[CHALLENGE 1] Translate this sentence from the text on The Church in the Barrio into Spanish: "The book originated as a Stanford University PhD dissertation."
— Start EXCERPTED TEXT —
The Church in the Barrio: Mexican American Ethno-Catholicism in Houston
- Author: Roberto R. Treviño
- Publisher: University of North Carolina Press
- Publication date: 2006

= The Church in the Barrio =

2006 book by Roberto R. Treviño

The Church in the Barrio: Mexican American Ethno-Catholicism in Houston is a 2006 book by Roberto R. Treviño, published by the University of North Carolina Press. The work covers the years 1911-1972 and discusses the relationship between the Mexican-American community and the Catholic church, and the "ethno-Catholicism" among Houston's Mexicans. This ethno-Catholism consisted of the cultural interaction between Irish American priests, religious practices of the indigenous Mexicans, and Mexican customs.

Mary E. Odem of Emory University wrote that "According to Trevino, ethno-Catholicism was more than a set of religious beliefs and practices; it was a way of life that sustained generations of Mexicans and Mexican Americans in Houston". José F. Aranda Jr. of Rice University wrote that "From beginning to end, Treviño demonstrates why Houston should no longer remain virtually neglected by Chicano/a researchers." Michael P. Carroll of the University of Western Ontario argued that the book's title did not adequately cover the entire scope of the subject; Carroll characterized this as a "mild complaint".

==Background==
Treviño grew up in Houston within the Mexican community. He is an associate professor of history at the University of Texas at Arlington, where he works as the Center for Mexican American Studies assistant director. Treviño is a Presbyterian. The book originated as a Stanford University PhD dissertation.

Treviño's sources for the book include church archival material and records, located in Houston, Austin, and San Antonio in Texas and in Chicago. The archives include parish records. Other sources include family papers; oral histories; organizational papers; unpublished letters, religious and secular newspapers, including Catholic newspapers and Spanish-language newspapers; and eighteen interviews. Laura Premack of the University of North Carolina-Chapel Hill stated that the sourcing's "breadth and depth are one of the book’s major strengths."

F. Arturo Rosales of Arizona State University stated that the book was the first published book to use "a micro-methodology" to examine the Catholic church relationship with Mexican Americans.

==Contents==
The book includes the chapters, an index, a bibliography, illustrations, and notes. The illustrations include 21 photographs, four maps, and three tables.

John Barnhill, an independent scholar from Houston, stated "The style is lucid
and interesting, making the work accessible to scholars and lay people alike." Premack stated "the overall clarity and readability of the prose" is a positive for the book.

Carroll stated that "What I consistently found impressive about the analysis presented in this book is that Treviño refuses to succumb to the temptation to think in terms of simple dichotomies."

Treviño perceived similarities within Mexican ethno-Catholicism and Italian American (of Southern Italy) ethno-Catholicism. Carroll wrote "I can not recall anyone making this point as precisely as Treviño." Carlos Kevin Blanton of Texas A&M University stated "While perhaps outside the study’s focus, this intriguing connection haunts the pages for a more sustained analysis." Treviño also compares the Catholicism of Cuban Americans and Puerto Ricans in the 50 States and Washington DC to the Catholicism of Mexican Americans.

===Chapters===
The book uses thematic chapters, which Todd Kerstetter of Texas Christian University stated "function almost as a collection of essays", as opposed to a narrative. There are seven main chapters, each having a particular topic. Most chapters cover the book's entire time period.
— End EXCERPTED TEXT —
— Start DATA FOR PROCESSING —
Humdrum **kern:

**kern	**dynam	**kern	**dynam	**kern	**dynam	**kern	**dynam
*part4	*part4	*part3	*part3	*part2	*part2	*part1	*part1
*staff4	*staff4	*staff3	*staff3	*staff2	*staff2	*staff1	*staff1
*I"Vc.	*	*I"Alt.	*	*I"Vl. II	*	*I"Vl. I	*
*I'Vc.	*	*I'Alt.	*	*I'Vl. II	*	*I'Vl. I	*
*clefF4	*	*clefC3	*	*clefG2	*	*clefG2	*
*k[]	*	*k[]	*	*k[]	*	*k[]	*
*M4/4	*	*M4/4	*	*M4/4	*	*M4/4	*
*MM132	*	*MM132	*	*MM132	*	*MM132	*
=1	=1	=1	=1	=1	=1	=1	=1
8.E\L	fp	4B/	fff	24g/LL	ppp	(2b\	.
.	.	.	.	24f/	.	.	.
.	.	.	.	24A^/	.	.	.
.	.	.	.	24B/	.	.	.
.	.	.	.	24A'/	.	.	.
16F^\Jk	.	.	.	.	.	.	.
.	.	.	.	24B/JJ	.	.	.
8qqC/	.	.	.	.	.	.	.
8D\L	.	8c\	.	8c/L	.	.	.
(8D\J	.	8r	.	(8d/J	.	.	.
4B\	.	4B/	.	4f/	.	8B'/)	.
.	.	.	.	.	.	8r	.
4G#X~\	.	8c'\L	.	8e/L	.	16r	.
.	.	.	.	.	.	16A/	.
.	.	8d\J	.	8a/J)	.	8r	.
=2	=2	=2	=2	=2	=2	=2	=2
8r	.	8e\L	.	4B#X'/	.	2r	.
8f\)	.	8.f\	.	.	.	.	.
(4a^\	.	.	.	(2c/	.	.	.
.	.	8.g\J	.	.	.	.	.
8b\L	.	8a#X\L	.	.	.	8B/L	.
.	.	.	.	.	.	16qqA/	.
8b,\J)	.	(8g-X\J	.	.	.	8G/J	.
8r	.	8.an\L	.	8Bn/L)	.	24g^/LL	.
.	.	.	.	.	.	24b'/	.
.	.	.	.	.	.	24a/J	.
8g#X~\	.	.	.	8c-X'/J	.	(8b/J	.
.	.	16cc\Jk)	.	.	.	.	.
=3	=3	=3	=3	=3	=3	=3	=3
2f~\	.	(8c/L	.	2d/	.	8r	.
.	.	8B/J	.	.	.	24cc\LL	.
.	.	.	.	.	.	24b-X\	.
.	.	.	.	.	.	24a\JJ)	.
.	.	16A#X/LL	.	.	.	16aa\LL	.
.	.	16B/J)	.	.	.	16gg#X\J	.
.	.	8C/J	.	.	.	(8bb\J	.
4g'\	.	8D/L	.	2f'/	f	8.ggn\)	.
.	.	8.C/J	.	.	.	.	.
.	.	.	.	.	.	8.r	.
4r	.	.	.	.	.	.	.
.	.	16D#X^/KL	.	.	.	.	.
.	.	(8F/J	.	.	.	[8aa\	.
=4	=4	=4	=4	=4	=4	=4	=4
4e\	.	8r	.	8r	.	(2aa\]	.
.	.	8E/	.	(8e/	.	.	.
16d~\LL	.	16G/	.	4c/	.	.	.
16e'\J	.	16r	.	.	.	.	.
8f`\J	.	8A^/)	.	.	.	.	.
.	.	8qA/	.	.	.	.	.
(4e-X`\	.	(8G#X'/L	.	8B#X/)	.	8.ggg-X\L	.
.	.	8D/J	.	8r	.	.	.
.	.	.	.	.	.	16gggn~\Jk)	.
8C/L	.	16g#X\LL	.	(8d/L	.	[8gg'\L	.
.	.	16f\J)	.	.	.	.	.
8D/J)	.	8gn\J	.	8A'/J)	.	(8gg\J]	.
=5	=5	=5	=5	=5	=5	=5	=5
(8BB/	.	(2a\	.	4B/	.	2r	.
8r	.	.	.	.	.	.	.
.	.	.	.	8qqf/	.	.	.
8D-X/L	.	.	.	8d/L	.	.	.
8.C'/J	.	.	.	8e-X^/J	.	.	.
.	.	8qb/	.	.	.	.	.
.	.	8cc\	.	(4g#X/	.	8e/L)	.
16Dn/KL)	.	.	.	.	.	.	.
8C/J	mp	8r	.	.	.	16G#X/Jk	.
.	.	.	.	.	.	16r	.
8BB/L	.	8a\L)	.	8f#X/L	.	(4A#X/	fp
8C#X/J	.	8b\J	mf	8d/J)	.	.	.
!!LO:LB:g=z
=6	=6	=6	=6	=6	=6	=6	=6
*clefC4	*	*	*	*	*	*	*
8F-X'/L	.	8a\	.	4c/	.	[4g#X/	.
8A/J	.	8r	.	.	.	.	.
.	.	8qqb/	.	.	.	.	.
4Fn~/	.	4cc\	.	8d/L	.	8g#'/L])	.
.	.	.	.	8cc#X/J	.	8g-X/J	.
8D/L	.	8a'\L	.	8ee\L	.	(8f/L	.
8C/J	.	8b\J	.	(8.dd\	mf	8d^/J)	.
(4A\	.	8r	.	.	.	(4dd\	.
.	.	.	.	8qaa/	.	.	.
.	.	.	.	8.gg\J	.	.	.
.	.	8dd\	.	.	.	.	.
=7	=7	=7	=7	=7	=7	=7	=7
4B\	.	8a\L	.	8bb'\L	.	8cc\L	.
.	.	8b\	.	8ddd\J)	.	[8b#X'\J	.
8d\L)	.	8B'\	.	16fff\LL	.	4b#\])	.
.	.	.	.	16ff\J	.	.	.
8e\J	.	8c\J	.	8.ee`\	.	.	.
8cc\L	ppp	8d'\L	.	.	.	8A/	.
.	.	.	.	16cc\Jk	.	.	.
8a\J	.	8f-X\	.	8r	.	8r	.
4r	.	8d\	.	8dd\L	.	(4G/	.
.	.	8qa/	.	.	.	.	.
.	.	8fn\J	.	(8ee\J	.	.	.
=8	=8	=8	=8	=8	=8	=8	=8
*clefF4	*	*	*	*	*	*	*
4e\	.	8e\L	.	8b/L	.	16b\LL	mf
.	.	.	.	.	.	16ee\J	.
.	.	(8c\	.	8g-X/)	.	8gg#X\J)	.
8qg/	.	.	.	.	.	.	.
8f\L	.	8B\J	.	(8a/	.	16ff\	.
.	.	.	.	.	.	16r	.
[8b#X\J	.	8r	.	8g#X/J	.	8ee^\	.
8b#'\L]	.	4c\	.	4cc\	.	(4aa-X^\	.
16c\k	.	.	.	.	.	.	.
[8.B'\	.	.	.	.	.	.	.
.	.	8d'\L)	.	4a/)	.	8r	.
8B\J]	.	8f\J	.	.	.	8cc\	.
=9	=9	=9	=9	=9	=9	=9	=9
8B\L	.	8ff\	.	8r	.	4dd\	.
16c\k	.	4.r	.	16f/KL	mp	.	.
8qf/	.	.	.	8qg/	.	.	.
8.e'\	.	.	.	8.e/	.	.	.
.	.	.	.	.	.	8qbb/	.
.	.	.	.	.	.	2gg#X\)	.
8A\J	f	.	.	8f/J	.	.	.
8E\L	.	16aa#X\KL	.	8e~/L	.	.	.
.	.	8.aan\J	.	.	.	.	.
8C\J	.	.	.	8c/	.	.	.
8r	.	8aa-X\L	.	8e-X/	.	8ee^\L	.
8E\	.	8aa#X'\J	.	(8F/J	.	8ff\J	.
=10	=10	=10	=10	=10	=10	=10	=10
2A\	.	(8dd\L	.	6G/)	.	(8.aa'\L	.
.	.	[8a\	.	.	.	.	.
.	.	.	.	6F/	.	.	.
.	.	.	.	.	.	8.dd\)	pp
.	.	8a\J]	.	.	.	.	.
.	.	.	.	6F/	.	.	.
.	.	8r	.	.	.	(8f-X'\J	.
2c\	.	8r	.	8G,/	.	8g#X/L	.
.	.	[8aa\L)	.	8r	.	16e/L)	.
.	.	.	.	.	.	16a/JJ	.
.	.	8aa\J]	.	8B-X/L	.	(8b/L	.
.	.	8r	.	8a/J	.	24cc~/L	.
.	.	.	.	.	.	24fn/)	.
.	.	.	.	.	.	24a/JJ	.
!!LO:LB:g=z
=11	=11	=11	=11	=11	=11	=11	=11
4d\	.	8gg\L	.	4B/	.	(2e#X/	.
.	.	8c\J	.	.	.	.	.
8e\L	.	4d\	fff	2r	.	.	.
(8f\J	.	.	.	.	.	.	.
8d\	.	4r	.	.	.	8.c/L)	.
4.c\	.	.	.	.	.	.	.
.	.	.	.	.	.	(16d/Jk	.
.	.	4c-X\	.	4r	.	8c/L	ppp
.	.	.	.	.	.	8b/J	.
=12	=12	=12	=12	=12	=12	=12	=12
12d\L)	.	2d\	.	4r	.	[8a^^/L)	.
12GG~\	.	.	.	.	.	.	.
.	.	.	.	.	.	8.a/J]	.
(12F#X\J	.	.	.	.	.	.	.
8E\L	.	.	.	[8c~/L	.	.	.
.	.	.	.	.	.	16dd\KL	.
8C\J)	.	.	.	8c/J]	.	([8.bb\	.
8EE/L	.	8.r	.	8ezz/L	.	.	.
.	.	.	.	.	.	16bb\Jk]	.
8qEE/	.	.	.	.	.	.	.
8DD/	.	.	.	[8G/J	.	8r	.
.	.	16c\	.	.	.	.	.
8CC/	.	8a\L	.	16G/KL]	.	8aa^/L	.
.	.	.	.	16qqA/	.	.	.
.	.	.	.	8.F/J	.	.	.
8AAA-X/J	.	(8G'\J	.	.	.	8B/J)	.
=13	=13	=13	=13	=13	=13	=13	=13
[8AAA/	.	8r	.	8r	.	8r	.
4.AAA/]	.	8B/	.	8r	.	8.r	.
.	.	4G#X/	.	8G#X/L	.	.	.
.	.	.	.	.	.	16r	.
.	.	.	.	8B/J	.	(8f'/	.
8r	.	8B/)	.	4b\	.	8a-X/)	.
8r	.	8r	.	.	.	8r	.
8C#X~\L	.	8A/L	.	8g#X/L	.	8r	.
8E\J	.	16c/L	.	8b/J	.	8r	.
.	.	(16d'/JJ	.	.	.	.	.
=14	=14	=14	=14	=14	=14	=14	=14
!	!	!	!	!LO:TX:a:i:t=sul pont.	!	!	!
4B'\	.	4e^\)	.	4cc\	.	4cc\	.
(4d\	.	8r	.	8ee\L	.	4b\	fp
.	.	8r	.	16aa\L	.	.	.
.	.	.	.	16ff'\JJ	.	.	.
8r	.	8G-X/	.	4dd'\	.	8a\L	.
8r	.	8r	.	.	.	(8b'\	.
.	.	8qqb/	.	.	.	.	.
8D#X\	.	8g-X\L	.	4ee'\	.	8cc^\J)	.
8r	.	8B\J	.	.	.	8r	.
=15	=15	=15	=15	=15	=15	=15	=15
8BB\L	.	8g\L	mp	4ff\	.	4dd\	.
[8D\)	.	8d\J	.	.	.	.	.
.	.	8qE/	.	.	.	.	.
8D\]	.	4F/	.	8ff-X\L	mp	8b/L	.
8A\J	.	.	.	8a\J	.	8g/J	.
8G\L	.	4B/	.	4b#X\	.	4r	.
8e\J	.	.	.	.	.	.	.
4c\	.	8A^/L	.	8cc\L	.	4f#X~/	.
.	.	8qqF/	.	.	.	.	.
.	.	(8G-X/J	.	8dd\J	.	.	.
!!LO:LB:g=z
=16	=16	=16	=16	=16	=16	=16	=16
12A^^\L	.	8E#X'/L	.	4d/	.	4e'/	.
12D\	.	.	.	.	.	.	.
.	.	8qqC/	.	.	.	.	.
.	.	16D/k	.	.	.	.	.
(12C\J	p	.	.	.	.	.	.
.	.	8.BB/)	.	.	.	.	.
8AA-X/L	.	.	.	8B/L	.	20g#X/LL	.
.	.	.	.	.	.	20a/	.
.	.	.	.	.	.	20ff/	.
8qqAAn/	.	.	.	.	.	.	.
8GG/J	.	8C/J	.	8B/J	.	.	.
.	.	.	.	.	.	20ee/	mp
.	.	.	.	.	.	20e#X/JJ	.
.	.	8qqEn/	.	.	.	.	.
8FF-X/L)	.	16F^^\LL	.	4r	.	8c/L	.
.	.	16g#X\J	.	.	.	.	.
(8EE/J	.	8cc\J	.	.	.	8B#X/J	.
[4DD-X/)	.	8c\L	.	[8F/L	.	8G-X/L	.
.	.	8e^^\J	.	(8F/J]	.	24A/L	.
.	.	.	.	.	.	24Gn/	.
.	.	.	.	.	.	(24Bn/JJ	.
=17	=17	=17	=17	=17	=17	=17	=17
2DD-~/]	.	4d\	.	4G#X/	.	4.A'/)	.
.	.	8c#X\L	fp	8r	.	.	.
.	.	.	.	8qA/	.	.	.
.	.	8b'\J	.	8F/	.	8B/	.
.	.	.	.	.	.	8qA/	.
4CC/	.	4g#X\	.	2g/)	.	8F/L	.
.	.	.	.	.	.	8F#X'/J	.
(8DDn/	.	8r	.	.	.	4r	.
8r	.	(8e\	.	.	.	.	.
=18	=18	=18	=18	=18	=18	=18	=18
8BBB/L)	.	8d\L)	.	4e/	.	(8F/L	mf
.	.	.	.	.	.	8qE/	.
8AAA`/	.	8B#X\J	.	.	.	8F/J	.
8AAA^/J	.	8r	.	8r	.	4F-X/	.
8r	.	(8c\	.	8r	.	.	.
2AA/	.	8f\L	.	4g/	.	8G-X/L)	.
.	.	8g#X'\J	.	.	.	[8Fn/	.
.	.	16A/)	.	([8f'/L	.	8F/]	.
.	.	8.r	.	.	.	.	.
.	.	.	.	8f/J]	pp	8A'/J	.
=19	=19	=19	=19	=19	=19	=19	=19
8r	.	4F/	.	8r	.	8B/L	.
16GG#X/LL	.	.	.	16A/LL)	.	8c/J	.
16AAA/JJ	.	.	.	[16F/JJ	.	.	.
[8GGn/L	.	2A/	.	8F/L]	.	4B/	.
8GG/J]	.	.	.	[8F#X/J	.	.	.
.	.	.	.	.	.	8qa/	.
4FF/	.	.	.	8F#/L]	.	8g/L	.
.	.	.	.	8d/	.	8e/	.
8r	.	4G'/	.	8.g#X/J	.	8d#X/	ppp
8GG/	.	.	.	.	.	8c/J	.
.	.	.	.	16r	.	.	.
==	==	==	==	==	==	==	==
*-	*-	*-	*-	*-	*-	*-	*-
— End DATA FOR PROCESSING —
[CHALLENGE 2] Select every line of the records that contains the string "kern", treating uppercase and lowercase as different.

[TASK RESULT 1] El libro se originó como una tesis doctoral de la Universidad de Stanford.

[TASK RESULT 2]
Humdrum **kern:
**kern	**dynam	**kern	**dynam	**kern	**dynam	**kern	**dynam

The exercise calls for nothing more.